Working Stress Measurement of Prestressed Rebars Using the Magnetic Resonance Method

Abstract

Prestressed rebars are usually used to apply vertical prestress to concrete to prevent web cracking. The reduction of working stress will affect the durability of the structure. However, the existing working stress detection methods for prestressed rebars still need to be improved. To monitor the working stress of rebars, a magnetic resonance sensor was introduced to carry out experimental research. The correlation between rebar stress and the sensor’s induced voltage was theoretically analyzed using the magnetoelastic effect and magnetic resonance theory. A working stress monitoring method for prestressed rebars based on magnetic resonance was proposed. Working stress monitoring experiments were carried out for 16 mm, 18 mm, and 20 mm diameter rebars.

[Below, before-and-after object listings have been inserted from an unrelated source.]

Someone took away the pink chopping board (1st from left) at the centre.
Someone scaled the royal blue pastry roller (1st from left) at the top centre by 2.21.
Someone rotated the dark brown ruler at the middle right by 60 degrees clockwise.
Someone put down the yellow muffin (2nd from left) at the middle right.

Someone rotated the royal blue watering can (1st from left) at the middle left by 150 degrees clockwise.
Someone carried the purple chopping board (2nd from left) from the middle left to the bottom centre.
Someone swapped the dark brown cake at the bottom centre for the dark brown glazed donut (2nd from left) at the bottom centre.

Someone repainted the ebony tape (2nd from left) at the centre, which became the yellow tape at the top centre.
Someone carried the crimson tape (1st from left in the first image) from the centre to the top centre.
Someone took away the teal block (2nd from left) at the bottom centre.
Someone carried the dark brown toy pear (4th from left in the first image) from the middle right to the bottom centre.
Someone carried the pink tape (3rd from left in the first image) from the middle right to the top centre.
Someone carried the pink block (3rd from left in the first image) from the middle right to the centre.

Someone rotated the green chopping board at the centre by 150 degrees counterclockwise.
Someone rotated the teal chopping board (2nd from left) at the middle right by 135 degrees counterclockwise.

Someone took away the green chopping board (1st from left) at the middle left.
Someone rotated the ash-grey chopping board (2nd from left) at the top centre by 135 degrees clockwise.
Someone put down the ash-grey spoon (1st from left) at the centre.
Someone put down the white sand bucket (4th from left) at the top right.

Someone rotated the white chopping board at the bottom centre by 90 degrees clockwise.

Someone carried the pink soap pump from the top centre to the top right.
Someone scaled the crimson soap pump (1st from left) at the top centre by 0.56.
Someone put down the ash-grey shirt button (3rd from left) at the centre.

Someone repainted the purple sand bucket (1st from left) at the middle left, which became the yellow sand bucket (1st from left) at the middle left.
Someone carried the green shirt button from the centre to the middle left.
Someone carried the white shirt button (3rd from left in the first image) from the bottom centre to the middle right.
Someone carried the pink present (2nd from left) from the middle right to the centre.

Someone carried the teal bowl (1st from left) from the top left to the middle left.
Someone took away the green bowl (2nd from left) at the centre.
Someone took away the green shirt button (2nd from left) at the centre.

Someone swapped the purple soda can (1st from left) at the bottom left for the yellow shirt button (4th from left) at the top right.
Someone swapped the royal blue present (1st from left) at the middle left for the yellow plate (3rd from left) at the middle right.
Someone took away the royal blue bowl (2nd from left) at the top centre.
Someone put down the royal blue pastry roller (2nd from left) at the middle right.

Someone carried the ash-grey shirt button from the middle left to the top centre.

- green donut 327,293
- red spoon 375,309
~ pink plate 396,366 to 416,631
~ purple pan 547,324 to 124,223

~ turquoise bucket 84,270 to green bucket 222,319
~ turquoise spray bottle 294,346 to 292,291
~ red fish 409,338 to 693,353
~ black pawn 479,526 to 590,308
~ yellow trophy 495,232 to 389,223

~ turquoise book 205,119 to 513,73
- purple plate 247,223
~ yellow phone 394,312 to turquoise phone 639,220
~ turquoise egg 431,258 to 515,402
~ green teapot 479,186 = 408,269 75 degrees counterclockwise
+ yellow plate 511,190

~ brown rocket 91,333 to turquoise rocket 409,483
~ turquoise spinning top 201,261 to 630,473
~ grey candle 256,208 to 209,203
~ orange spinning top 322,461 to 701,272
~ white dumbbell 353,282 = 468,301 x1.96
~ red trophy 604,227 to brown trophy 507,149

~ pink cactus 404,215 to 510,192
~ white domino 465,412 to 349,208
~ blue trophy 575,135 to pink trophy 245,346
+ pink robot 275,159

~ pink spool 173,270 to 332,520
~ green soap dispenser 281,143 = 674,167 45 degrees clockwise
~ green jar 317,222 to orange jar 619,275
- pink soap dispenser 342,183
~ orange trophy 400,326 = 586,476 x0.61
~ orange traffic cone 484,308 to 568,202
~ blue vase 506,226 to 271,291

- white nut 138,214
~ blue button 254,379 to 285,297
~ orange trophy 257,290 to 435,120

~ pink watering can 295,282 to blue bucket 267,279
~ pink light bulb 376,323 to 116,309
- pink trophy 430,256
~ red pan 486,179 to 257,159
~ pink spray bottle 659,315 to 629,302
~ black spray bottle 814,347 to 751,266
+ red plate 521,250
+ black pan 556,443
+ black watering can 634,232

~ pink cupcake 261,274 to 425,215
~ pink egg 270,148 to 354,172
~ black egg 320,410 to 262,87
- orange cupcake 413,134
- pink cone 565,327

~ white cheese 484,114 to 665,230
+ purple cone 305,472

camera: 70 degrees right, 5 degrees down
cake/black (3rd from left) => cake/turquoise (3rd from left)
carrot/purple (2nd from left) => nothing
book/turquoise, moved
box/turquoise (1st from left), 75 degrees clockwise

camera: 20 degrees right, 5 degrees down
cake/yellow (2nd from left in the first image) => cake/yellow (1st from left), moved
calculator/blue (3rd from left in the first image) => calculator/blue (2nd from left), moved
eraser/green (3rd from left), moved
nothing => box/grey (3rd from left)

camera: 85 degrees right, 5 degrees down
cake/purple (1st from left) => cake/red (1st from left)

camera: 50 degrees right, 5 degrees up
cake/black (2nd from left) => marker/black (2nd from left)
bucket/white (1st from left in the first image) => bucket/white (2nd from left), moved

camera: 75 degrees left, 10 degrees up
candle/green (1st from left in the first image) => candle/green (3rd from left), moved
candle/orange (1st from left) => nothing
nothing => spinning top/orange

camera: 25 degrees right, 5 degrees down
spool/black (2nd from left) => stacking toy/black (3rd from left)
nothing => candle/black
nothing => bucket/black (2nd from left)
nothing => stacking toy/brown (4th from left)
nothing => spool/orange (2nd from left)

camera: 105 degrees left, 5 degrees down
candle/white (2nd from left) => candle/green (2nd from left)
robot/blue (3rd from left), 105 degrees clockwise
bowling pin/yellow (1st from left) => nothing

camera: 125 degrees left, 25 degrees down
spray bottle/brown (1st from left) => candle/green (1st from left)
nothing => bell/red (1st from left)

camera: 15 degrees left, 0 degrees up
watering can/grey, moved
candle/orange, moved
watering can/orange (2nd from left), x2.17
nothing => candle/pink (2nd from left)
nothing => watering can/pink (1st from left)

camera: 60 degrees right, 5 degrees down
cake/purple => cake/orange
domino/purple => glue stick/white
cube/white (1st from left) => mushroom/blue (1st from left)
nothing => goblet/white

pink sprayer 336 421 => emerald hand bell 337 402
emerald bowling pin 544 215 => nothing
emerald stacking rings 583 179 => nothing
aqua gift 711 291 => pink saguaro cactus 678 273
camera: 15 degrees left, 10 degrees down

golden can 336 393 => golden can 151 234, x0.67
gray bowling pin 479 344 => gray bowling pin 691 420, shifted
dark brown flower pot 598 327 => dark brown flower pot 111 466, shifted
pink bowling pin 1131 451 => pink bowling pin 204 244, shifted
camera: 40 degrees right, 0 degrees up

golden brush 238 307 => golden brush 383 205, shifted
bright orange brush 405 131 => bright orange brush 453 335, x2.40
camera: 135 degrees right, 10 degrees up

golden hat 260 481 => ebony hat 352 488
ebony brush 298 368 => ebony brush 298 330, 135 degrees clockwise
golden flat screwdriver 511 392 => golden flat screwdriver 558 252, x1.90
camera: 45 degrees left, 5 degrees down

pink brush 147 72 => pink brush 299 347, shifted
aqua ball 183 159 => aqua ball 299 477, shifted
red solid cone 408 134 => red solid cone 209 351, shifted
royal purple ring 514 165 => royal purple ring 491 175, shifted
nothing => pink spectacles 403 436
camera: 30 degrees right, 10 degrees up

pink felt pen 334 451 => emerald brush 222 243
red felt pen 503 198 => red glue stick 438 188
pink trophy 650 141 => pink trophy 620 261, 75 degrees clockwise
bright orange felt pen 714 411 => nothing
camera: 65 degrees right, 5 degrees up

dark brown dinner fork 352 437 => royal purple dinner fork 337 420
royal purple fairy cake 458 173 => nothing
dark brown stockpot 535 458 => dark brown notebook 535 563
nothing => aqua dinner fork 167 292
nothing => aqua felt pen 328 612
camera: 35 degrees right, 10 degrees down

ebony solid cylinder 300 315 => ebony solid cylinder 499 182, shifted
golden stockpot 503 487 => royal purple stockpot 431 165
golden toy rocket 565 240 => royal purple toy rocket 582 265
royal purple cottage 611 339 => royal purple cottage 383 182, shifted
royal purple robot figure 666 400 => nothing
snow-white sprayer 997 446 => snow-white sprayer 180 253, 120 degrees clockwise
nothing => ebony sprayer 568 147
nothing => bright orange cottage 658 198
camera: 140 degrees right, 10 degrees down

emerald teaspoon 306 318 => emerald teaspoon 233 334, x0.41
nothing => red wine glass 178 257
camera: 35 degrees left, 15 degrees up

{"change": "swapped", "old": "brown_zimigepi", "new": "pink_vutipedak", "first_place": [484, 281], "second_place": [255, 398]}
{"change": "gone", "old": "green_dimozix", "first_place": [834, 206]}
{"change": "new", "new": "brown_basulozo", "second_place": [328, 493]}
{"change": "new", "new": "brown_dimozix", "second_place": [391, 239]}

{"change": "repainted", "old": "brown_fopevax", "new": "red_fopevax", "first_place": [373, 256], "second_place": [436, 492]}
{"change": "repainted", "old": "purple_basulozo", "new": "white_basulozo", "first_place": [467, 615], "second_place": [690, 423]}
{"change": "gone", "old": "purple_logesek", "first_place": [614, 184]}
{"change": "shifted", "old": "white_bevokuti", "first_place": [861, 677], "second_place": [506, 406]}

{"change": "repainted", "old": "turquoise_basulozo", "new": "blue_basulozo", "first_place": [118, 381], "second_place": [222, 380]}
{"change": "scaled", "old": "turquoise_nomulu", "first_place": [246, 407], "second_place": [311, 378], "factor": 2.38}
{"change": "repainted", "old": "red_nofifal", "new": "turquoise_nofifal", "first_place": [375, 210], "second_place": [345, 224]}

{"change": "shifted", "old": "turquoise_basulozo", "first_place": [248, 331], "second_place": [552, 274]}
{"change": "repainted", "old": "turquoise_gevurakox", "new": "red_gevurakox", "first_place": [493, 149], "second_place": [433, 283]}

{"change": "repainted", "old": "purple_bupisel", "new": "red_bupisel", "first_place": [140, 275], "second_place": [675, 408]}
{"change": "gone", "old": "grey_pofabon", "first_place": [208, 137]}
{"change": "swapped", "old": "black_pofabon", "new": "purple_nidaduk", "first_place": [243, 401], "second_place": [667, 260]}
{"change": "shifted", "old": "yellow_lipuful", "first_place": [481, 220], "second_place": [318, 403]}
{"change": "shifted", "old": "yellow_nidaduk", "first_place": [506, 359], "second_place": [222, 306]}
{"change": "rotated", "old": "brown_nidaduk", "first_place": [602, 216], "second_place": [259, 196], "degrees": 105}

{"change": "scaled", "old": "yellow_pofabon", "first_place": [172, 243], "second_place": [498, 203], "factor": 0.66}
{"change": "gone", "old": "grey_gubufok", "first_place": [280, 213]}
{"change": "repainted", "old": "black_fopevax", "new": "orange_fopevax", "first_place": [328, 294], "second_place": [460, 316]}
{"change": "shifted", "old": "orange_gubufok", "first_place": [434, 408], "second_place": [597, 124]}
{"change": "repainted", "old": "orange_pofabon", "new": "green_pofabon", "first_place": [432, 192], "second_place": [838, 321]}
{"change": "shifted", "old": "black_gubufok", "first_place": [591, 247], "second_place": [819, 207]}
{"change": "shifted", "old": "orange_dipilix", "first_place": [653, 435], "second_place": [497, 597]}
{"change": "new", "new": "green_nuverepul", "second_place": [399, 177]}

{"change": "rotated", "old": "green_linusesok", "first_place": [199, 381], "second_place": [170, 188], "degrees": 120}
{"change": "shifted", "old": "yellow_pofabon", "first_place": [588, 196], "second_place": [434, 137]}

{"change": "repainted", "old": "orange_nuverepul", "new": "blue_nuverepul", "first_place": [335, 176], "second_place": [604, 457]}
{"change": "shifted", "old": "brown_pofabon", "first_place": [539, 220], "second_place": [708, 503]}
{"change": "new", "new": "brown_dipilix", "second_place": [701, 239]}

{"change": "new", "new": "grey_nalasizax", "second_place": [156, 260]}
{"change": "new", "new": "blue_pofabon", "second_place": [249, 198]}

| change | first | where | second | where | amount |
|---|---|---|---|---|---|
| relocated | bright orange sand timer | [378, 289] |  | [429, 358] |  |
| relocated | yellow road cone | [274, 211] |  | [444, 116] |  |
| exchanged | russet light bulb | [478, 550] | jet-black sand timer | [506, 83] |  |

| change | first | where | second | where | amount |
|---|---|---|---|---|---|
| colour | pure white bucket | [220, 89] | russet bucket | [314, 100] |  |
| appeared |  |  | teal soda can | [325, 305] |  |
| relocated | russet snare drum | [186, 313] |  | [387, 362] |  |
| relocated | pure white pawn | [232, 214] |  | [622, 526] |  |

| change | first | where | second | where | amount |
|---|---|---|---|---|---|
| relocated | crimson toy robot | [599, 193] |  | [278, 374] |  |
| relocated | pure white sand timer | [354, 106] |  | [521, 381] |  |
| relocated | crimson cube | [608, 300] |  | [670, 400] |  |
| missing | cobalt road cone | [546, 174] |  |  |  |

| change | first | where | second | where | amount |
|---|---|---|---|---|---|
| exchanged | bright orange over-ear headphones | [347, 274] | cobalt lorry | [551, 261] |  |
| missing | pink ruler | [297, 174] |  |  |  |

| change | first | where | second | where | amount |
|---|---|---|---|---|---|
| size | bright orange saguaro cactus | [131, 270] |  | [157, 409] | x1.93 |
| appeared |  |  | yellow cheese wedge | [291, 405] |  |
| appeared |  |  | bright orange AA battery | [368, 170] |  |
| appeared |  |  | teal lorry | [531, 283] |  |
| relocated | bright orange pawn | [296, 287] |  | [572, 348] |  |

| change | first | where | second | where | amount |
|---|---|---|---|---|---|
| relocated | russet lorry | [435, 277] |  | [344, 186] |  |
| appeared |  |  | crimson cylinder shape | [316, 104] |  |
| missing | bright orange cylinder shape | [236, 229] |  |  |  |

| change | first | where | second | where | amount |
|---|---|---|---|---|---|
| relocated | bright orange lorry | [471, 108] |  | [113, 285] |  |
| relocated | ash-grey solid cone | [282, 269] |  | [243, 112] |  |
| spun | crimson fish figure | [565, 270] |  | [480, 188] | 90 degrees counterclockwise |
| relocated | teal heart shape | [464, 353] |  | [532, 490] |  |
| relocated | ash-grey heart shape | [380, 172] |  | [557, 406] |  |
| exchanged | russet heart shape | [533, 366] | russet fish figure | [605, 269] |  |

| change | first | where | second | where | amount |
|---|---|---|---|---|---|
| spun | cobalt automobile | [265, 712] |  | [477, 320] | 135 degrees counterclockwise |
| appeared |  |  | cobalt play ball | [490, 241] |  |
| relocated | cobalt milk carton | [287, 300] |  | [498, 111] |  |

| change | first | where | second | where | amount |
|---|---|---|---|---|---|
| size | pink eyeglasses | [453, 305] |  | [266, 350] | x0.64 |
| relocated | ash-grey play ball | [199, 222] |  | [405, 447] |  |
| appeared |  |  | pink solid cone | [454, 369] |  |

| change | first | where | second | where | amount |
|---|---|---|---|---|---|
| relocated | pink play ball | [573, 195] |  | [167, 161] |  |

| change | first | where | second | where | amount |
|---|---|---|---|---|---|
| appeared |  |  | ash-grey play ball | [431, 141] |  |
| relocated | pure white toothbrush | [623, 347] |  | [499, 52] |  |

The results showed that the induced voltage peak-to-peak value and the rebar prestress were nonlinearly correlated under different working conditions. Correlations between the characteristic indicators and the rebar working stress were obtained using nonlinear and linear fit. The cubic polynomial segmented fit outperformed the gradient overall linear fit, with the goodness of fit R2 greater than 0.96. The average relative error values of working stress monitoring were less than 5% under different working conditions. This provides a new method for working stress measurement of vertical prestressed rebars.